**INSTRUCTION A:** In the entries below, copy out word for word the lines starting with the line with "## 0.0.55 (2020-12-04)" and going on through the last line of the entries.

**EXTRACT PROVIDED:**

══════════════════════════════

# A Complete EDA and Visualization of Text Data

Visually representing the content of a text document is one of the most important tasks in the field of text mining. As a data scientist or NLP specialist, not only we explore the content of documents from different aspects and at different levels of details, but also we summarize a single document, show the words and topics, detect events, and create storylines.

![text.jpg](attachment:99f84d3d-c518-4a1a-94b3-e430e2443661.jpg)

we will use Womens Clothing E-Commerce Reviews data set, and try to explore and visualize as much as we can, using Plotly’s Python graphing library and Bokeh visualization library. Not only we are going to explore text data, but also we will visualize numeric and categorical features.
Let’s get started!

## Dataset

This dataset includes 23486 rows and 10 feature variables. Each row corresponds to a customer review, and includes the variables:

* <b>Clothing ID:</b> Integer Categorical variable that refers to the specific piece being reviewed.
* <b>Age:</b> Positive Integer variable of the reviewers age.
* <b>Title:</b> String variable for the title of the review.
* <b>Review Text:</b> String variable for the review body.
* <b>Rating:</b> Positive Ordinal Integer variable for the product score granted by the customer from 1 Worst, to 5 Best.
* <b>Recommended IND:</b> Binary variable stating where the customer recommends the product where 1 is recommended, 0 is not recommended.

══════════════════════════════

**LISTED RECORDS:**
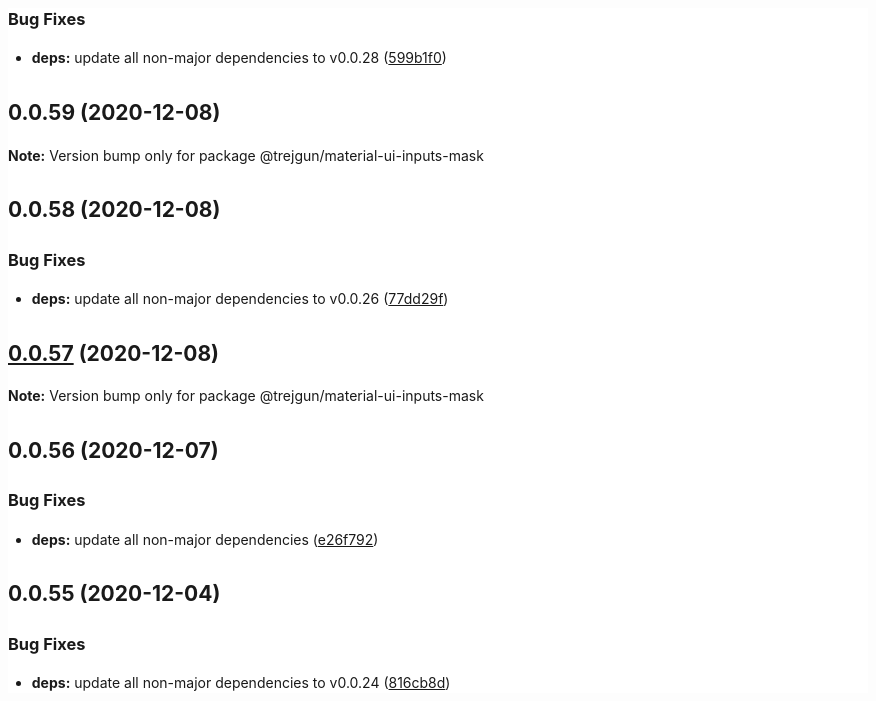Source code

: 
### Bug Fixes

* **deps:** update all non-major dependencies to v0.0.28 ([599b1f0](https://github.com/memoryOS/material-ui/commit/599b1f027602bd016f99976382ea1a30db3a42e6))





## 0.0.59 (2020-12-08)

**Note:** Version bump only for package @trejgun/material-ui-inputs-mask





## 0.0.58 (2020-12-08)


### Bug Fixes

* **deps:** update all non-major dependencies to v0.0.26 ([77dd29f](https://github.com/memoryOS/material-ui/commit/77dd29f122e9d915e7f9455337c54dd07213ffae))





## [0.0.57](https://github.com/memoryOS/material-ui/compare/@trejgun/material-ui-inputs-mask@0.0.56...@trejgun/material-ui-inputs-mask@0.0.57) (2020-12-08)

**Note:** Version bump only for package @trejgun/material-ui-inputs-mask





## 0.0.56 (2020-12-07)


### Bug Fixes

* **deps:** update all non-major dependencies ([e26f792](https://github.com/memoryOS/material-ui/commit/e26f792d673e7c1fe1b95d8e3a3d93466b4dc368))





## 0.0.55 (2020-12-04)


### Bug Fixes

* **deps:** update all non-major dependencies to v0.0.24 ([816cb8d](https://github.com/memoryOS/material-ui/commit/816cb8df9ec2f4e342e44123ca44998c1e897aa9))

══════════════════════════════

**INSTRUCTION B:** Continue the write-up on exploring and visualizing the clothing review data from the point where it ends.

**RESPONSE BOX A:**
## 0.0.55 (2020-12-04)


### Bug Fixes

* **deps:** update all non-major dependencies to v0.0.24 ([816cb8d](https://github.com/memoryOS/material-ui/commit/816cb8df9ec2f4e342e44123ca44998c1e897aa9))

**RESPONSE BOX B:**
* <b>Positive Feedback Count:</b> Positive Integer documenting the number of other customers who found this review positive.
* <b>Division Name:</b> Categorical name of the product high level division.
* <b>Department Name:</b> Categorical name of the product department name.
* <b>Class Name:</b> Categorical name of the product class name.

## Import required modules

In [None]:
import numpy as np
import pandas as pd
import matplotlib.pyplot as plt
import seaborn as sns

from textblob import TextBlob
from sklearn.feature_extraction.text import CountVectorizer

import warnings
warnings.filterwarnings('ignore')

In [None]:
df = pd.read_csv('../input/womens-ecommerce-clothing-reviews/Womens Clothing E-Commerce Reviews.csv')
df.head()

## Let's remove null values and unnecessary columns

In [None]:
df.isnull().sum()

In [None]:
df.drop(['Unnamed: 0', 'Title'], axis=1, inplace=True)
df.dropna(inplace=True)
df.isnull().sum()

## Preprocess the data

In [None]:
def preprocess(ReviewText):
    ReviewText = ReviewText.str.replace("(<br/>)", "")
    ReviewText = ReviewText.str.replace('(<a).*(>).*(</a>)', '')
    ReviewText = ReviewText.str.replace('(&amp)', '')
    ReviewText = ReviewText.str.replace('(&gt)', '')
    ReviewText = ReviewText.str.replace('(&lt)', '')
    ReviewText = ReviewText.str.replace('(\xa0)', ' ')  
    return ReviewText

df['Review Text'] = preprocess(df['Review Text'])

Using [TextBlob](https://textblob.readthedocs.io/en/dev/) to calculate sentiment polarity which lies in the range of [-1,1] where 1 means positive sentiment and -1 means a negative sentiment.

and also calculating word counts and review length. 

In [None]:
df['Polarity'] = df['Review Text'].apply(lambda x: TextBlob(x).sentiment.polarity)
df['word_count'] = df['Review Text'].apply(lambda x: len(str(x).split()))
df['review_len'] = df['Review Text'].apply(lambda x: len(str(x)))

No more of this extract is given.